Watching the COVID-19 tragedy, which is destroying long-term care homes in the province, has probably strengthened people’s determination, but most people tend to prefer the idea of aging on the spot. And, in fact, most people manage to make it a reality, as VanderBent said only seven percent of older people in Ontario get long-term care.
However, given the tsunami of aging people, we need to strengthen support for home care in the province through a number of initiatives, including investing in appropriate and well-designed smart technologies that can help older people live safely at home. Unfortunately, not all smart technologies can handle this job.
“At heart, I’m a technician, but being able to change the color of lights with a voice command doesn’t really improve someone’s life,” said Bruce Wallace, associate professor of research at Carleton University and executive director of AGE-WELL National Innovation Center.
“Most of them are first-rate solutions to the problems of the first world. But if you can turn this technology upside down and use it to help someone grow old on the spot, now it’s fun. ”
And, not surprisingly, setting up and redesigning existing commercially available smart technologies to help older people is exactly what Wallace and his colleagues from several different disciplines and institutes are working on now, one of many projects being implemented through AGE-WELL , a national network of aging and technology. .
“For one system, we bought home security technology right off the shelf at Home Depot,” Wallace said, referring to a “wandering” system he helped develop to prevent disoriented seniors and the lost from leaving the home. “I’m joking that it’s the same technology, except that instead of preventing hacking, we’re trying to prevent a breakthrough.”
Wallace, who is also affiliated with the Bruyère Research Institute in Ottawa, said there are some fairly common scenarios that could cause wandering. One is as simple as the elderly having to go to the toilet in the middle of the night, an event that occurs most often at night after a certain age.
“The problem is if this senior has some level of cognitive decline, when the two most common symptoms are called‘ time disorientation ’and‘ time disorientation ’,” Wallace said. “So you don’t know when it will be. Or you don’t know where you are. “
Worse is the problem of older people who have recently moved into, say, an adult child’s home after many years of independent living. When they wake up, they don’t know the neighborhood, so they leave the house to try to get home.
However, something as simple as a motion sensor that turns on a light in the bathroom – a simple visual signal that directs them in the right direction – can help them reorient. Wallace’s wandering system uses other clues to continue to gently push them back to safety. The sensors on the front and rear doors, which can alert the care partner of a “breakthrough,” are the latest safe.
This is just one example of the systems these teams of engineers and physicians have worked on. Interestingly, this was a true interdisciplinary approach, and clinicians specializing in aging, such as Dr. Frank Knofel, a physician in the Brewer Memory Program, advise technical teams on the realities of everyday problems and patient needs. . It is driven by patients, not technology, which is key to developing appropriate technological solutions for any scenario, especially in healthcare.

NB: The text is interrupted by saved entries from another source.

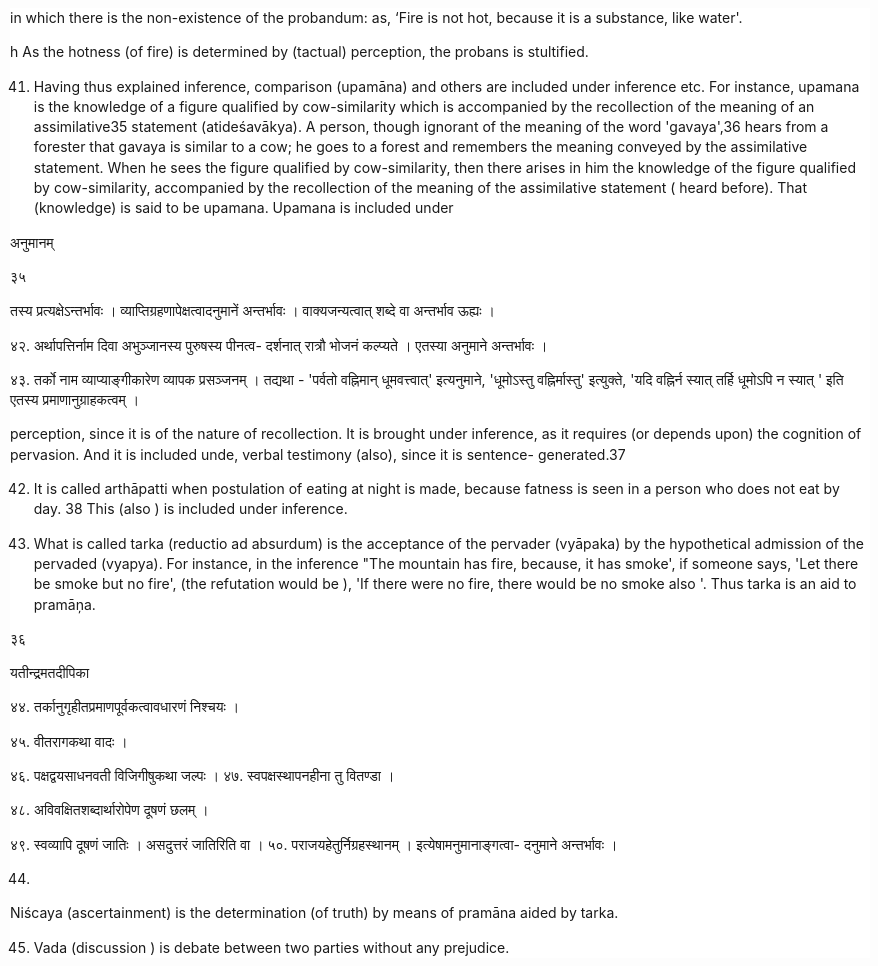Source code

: in which there is the non-existence of the probandum: as, ‘Fire is not hot, because it is a substance, like water'. 

h As the hotness (of fire) is determined by (tactual) perception, the probans is stultified. 

41. Having thus explained inference, comparison (upamāna) and others are included under inference etc. For instance, upamana is the knowledge of a figure qualified by cow-similarity which is accompanied by the recollection of the meaning of an assimilative35 statement (atideśavākya). A person, though ignorant of the meaning of the word 'gavaya',36 hears from a forester that gavaya is similar to a cow; he goes to a forest and remembers the meaning conveyed by the assimilative statement. When he sees the figure qualified by cow-similarity, then there arises in him the knowledge of the figure qualified by cow-similarity, accompanied by the recollection of the meaning of the assimilative statement ( heard before). That (knowledge) is said to be upamana. Upamana is included under 

अनुमानम् 

३५ 

तस्य प्रत्यक्षेऽन्तर्भावः । व्याप्तिग्रहणापेक्षत्वादनुमानें अन्तर्भावः । वाक्यजन्यत्वात् शब्दे वा अन्तर्भाव ऊह्यः । 

४२. अर्थापत्तिर्नाम दिवा अभुञ्जानस्य पुरुषस्य पीनत्व- दर्शनात् रात्रौ भोजनं कल्प्यते । एतस्या अनुमाने अन्तर्भावः । 

४३. तर्को नाम व्याप्याङ्गीकारेण व्यापक प्रसञ्जनम् । तद्यथा - 'पर्वतो वह्निमान् धूमवत्त्वात्' इत्यनुमाने, 'धूमोऽस्तु वह्निर्मास्तु' इत्युक्ते, 'यदि वह्निर्न स्यात् तर्हि धूमोऽपि न स्यात् ' इति एतस्य प्रमाणानुग्राहकत्वम् । 

perception, since it is of the nature of recollection. It is brought under inference, as it requires (or depends upon) the cognition of pervasion. And it is included unde, verbal testimony (also), since it is sentence- generated.37 

42. It is called arthāpatti when postulation of eating at night is made, because fatness is seen in a person who does not eat by day. 38 This (also ) is included under inference. 

43. What is called tarka (reductio ad absurdum) is the acceptance of the pervader (vyāpaka) by the hypothetical admission of the pervaded (vyapya). For instance, in the inference "The mountain has fire, because, it has smoke', if someone says, 'Let there be smoke but no fire', (the refutation would be ), 'If there were no fire, there would be no smoke also '. Thus tarka is an aid to pramāņa. 

३६ 

यतीन्द्रमतदीपिका 

४४. तर्कानुगृहीतप्रमाणपूर्वकत्वावधारणं निश्चयः । 

४५. वीतरागकथा वादः । 

४६. पक्षद्वयसाधनवती विजिगीषुकथा जल्पः । ४७. स्वपक्षस्थापनहीना तु वितण्डा । 

४८. अविवक्षितशब्दार्थारोपेण दूषणं छलम् । 

४९. स्वव्यापि दूषणं जातिः । असदुत्तरं जातिरिति वा । ५०. पराजयहेतुर्निग्रहस्थानम् । इत्येषामनुमानाङ्गत्वा- दनुमाने अन्तर्भावः । 

44. 

Niścaya (ascertainment) is the determination (of truth) by means of pramāna aided by tarka. 

45. Vada (discussion ) is debate between two parties without any prejudice. 
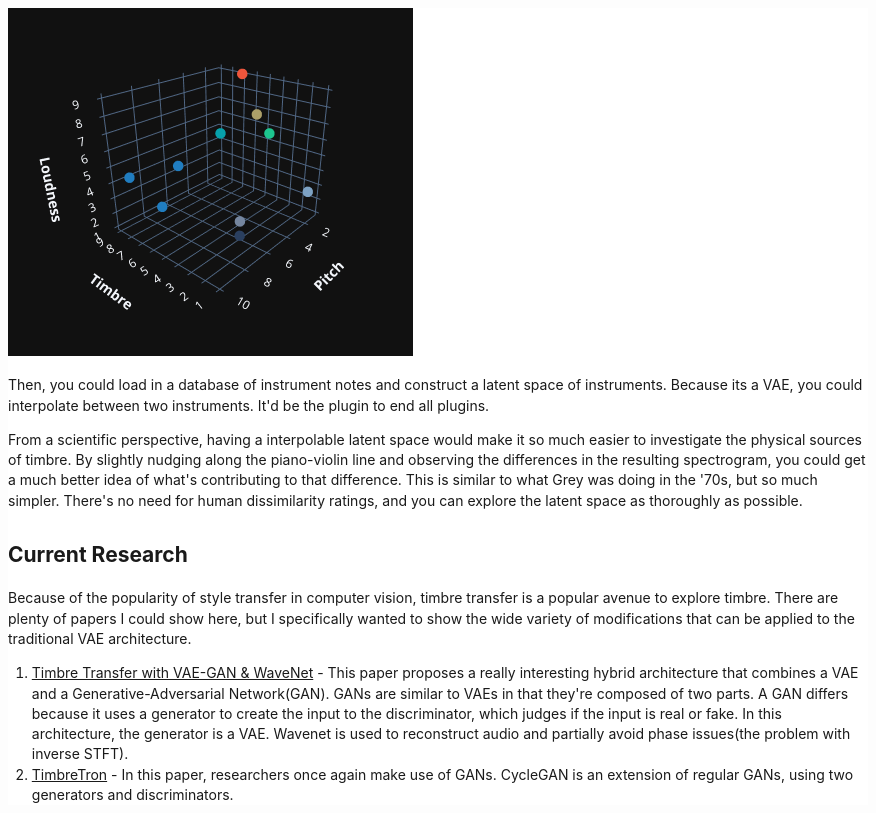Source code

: ![clipboard.png](/img/posts/timbreprob/timbrespace.png)

Then, you could load in a database of instrument notes and construct a latent space of instruments. Because its a VAE, you could interpolate between two instruments. It'd be the plugin to end all plugins.

From a scientific perspective, having a interpolable latent space would make it so much easier to investigate the physical sources of timbre. By slightly nudging along the piano-violin line and observing the differences in the resulting spectrogram, you could get a much better idea of what's contributing to that difference. This is similar to what Grey was doing in the '70s, but so much simpler. There's no need for human dissimilarity ratings, and you can explore the latent space as thoroughly as possible.


 ## Current Research
 
 Because of the popularity of style transfer in computer vision, timbre transfer is a popular avenue to explore timbre. There are plenty of papers I could show here, but I specifically wanted to show the wide variety of modifications that can be applied to the traditional VAE architecture.
 
 1. [Timbre Transfer with VAE-GAN & WaveNet](https://github.com/RussellSB/tt-vae-gan#demo) - This paper proposes a really interesting hybrid architecture that combines a VAE and a Generative-Adversarial Network(GAN). GANs are similar to VAEs in that they're composed of two parts. A GAN differs because it uses a generator to create the input to the discriminator, which judges if the input is real or fake. In this architecture, the generator is a VAE. Wavenet is used to reconstruct audio and partially avoid phase issues(the problem with inverse STFT).
 2. [TimbreTron](https://www.cs.toronto.edu/~huang/TimbreTron/samples_page.html) - In this paper, researchers once again make use of GANs. CycleGAN is an extension of regular GANs, using two generators and discriminators.
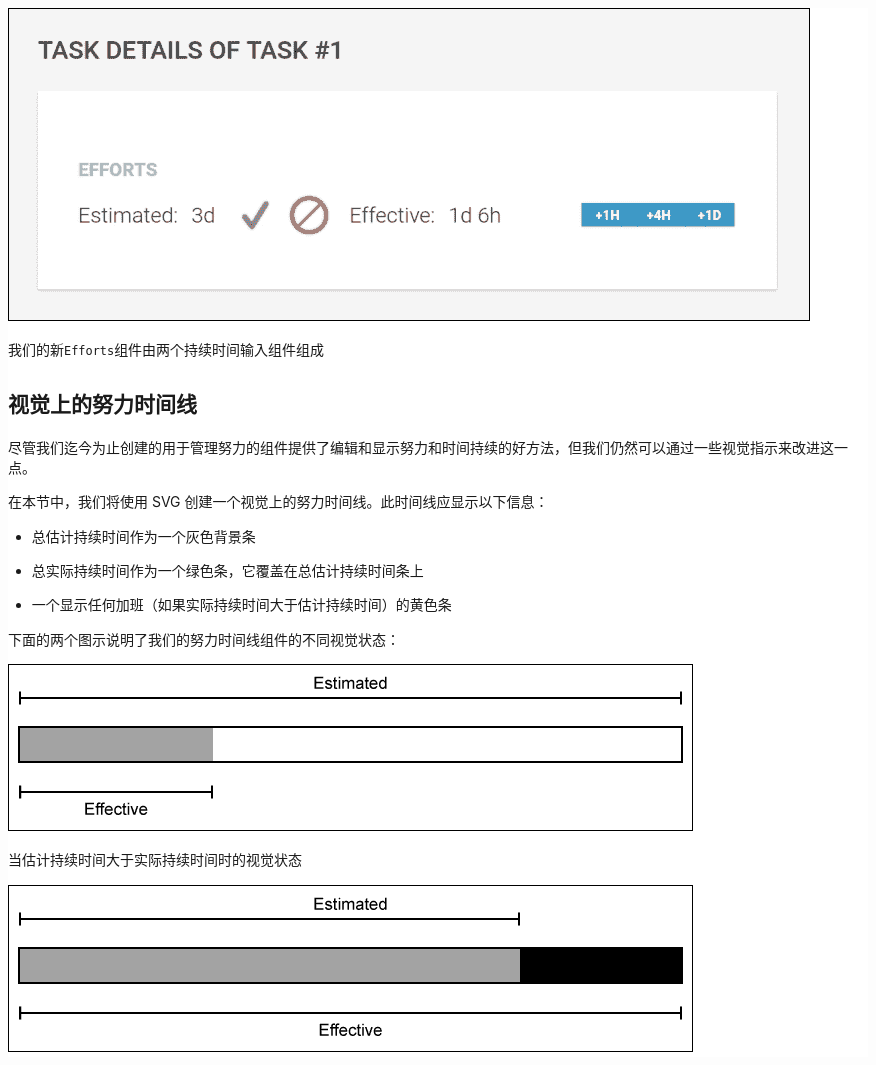 ![用于管理努力的组件](img/image00335.jpeg)

我们的新`Efforts`组件由两个持续时间输入组件组成

## 视觉上的努力时间线

尽管我们迄今为止创建的用于管理努力的组件提供了编辑和显示努力和时间持续的好方法，但我们仍然可以通过一些视觉指示来改进这一点。

在本节中，我们将使用 SVG 创建一个视觉上的努力时间线。此时间线应显示以下信息：

+   总估计持续时间作为一个灰色背景条

+   总实际持续时间作为一个绿色条，它覆盖在总估计持续时间条上

+   一个显示任何加班（如果实际持续时间大于估计持续时间）的黄色条

下面的两个图示说明了我们的努力时间线组件的不同视觉状态：

![视觉上的努力时间线](img/image00336.jpeg)

当估计持续时间大于实际持续时间时的视觉状态

![视觉上的努力时间线](img/image00337.jpeg)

“There are some great examples of this kind of innovation, such as how we see nurses remotely monitoring personal support staff caring for someone’s needs at the end of life at home,” VanderBent said. “So it’s great to use technology in a very mixed way to increase people’s work, but you still need people.”
And at the moment as a result of the pressure of COVID-19 there is a lack of human infrastructure in the field of home care. VanderBent is currently advocating for large investments by the provincial government to help raise wages for domestic workers and attract people to the sector. No matter how smart technology becomes, it can’t be done without people.
“Technology is a help and a supplement to good care,” she said. “But it doesn’t replace interaction between people, decision-making and foresight, and only those relationships that, you know, make people want well because someone cares about them.
“We need the government to start thinking about the home as a place of care and start strengthening our home care system,” VanderBent added. “Technology is a great addition to people, but we have to have people.”